(DOCUMENT SEGMENT Opens)

Colchester United review of the season: so near and yet so far
PUBLISHED: 12:55 10 May 2019
© Copyright Stephen Waller
Colchester United correspondent CARL MARSTON casts his eye over the 2018-19 season, which saw the U’s finish just one point outside the play-offs
So near, and yet so far.
That perfectly sums up Colchester United's 2018-19 season, which promised so much, delivered a good deal, but ultimately achieved very little.
The U's will be playing in the fourth tier, for the fourth year in a row, next season, following relegation in 2015-16. That's the disappointing part.
On the bright side, the Essex club should be good shape to once again compete at the top end of the table, during 2019-20.

(DOCUMENT SEGMENT Closes)
(SUPPLIED MATERIAL Opens)

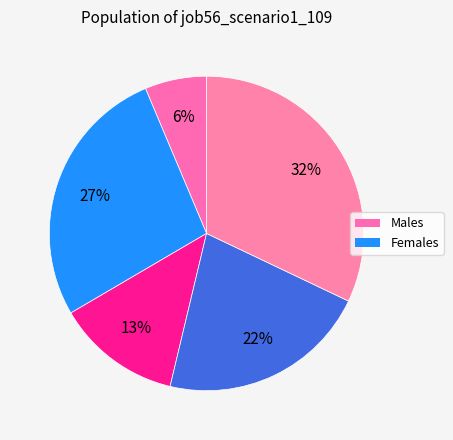

Count the number of slices in the pie.

5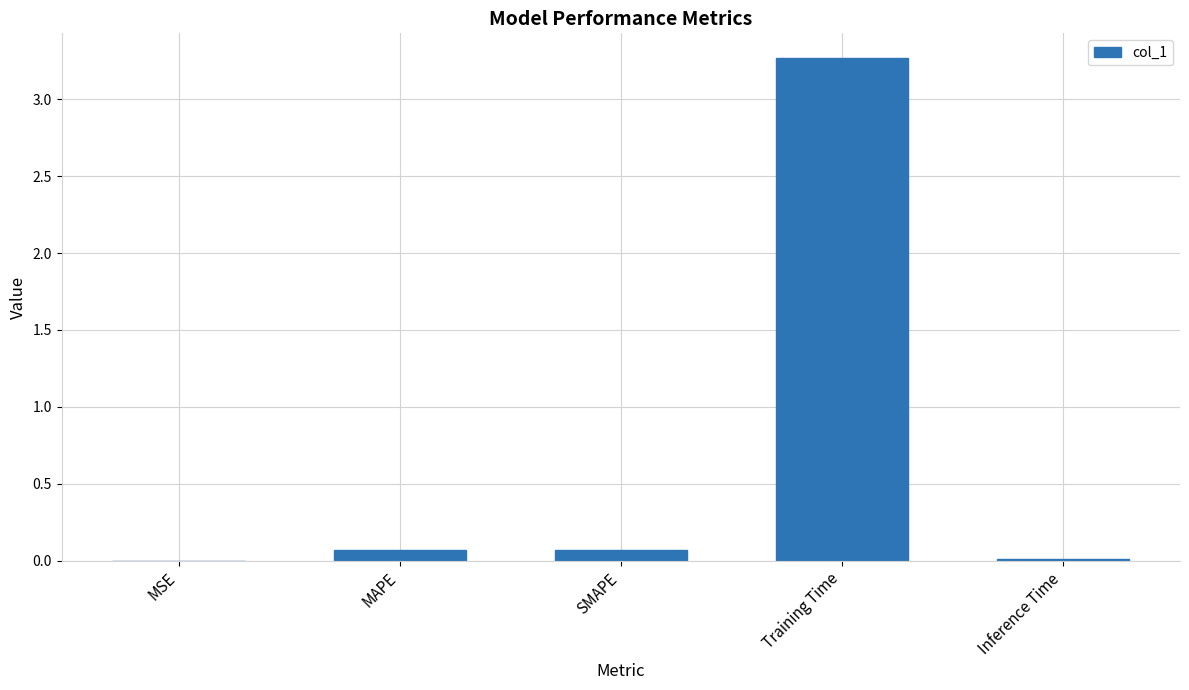

The chart shows a value of 0.0 at MSE. True or false?

True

(SUPPLIED MATERIAL Closes)

TASKS TO CARRY OUT:
[A] In the Colchester United season review, condense the paragraph beginning "The U's will be playing in the fourth tier" into a single shorter sentence that keeps its main facts.
[B] Write the next part of the Colchester United season review, starting after its final sentence.

ANSWERS PROVIDED:
[A] Disappointingly, the U's will spend a fourth straight season in the fourth tier after their 2015-16 relegation.

[B]
No. 1: Two defeats around Christmas, a 2-1 home loss to an ordinary Stevenage side on Boxing Day, and then a 2-0 loss at Crawley on New Year's Day, were poor results and also poor performances
No. 2: The away trip to Bury, with three weeks to go, was always going to be key. The Shakers were well-placed, but their players had not been paid for the previous month and they had lost their last three games. However, the U's could not cash in and hardly got out of second gear in a 2-0 loss, keeping them stuck in ninth slot.
No. 3: More Cup disappointment. The U's were crying out for a Cup run, but their FA Cup adventure ended at the first hurdle, at Accrington Stanley, as did their League Cup campaign, away at Cheltenham.
No. 1: Seeing the U's young players make such good progress, with Academy products such as Frankie Kent, Tom Lapslie and Sammie Szmodics all enjoying fine seasons, and the likes of Noah Chilvers, Ollie Kensdale and Todd Miller (the next generation) all getting a taste of first-team action.
No. 2: The recruitment was a success. Harry Pell, Frank Nouble and Luke Norris all proved to be wise acquisitions, as did the short-term capture of Sam Saunders during the closing weeks.
No. 3: The fans. There was a good rapport between players and supporters, home and away. That important relationship has got stronger during John McGreal's tenure.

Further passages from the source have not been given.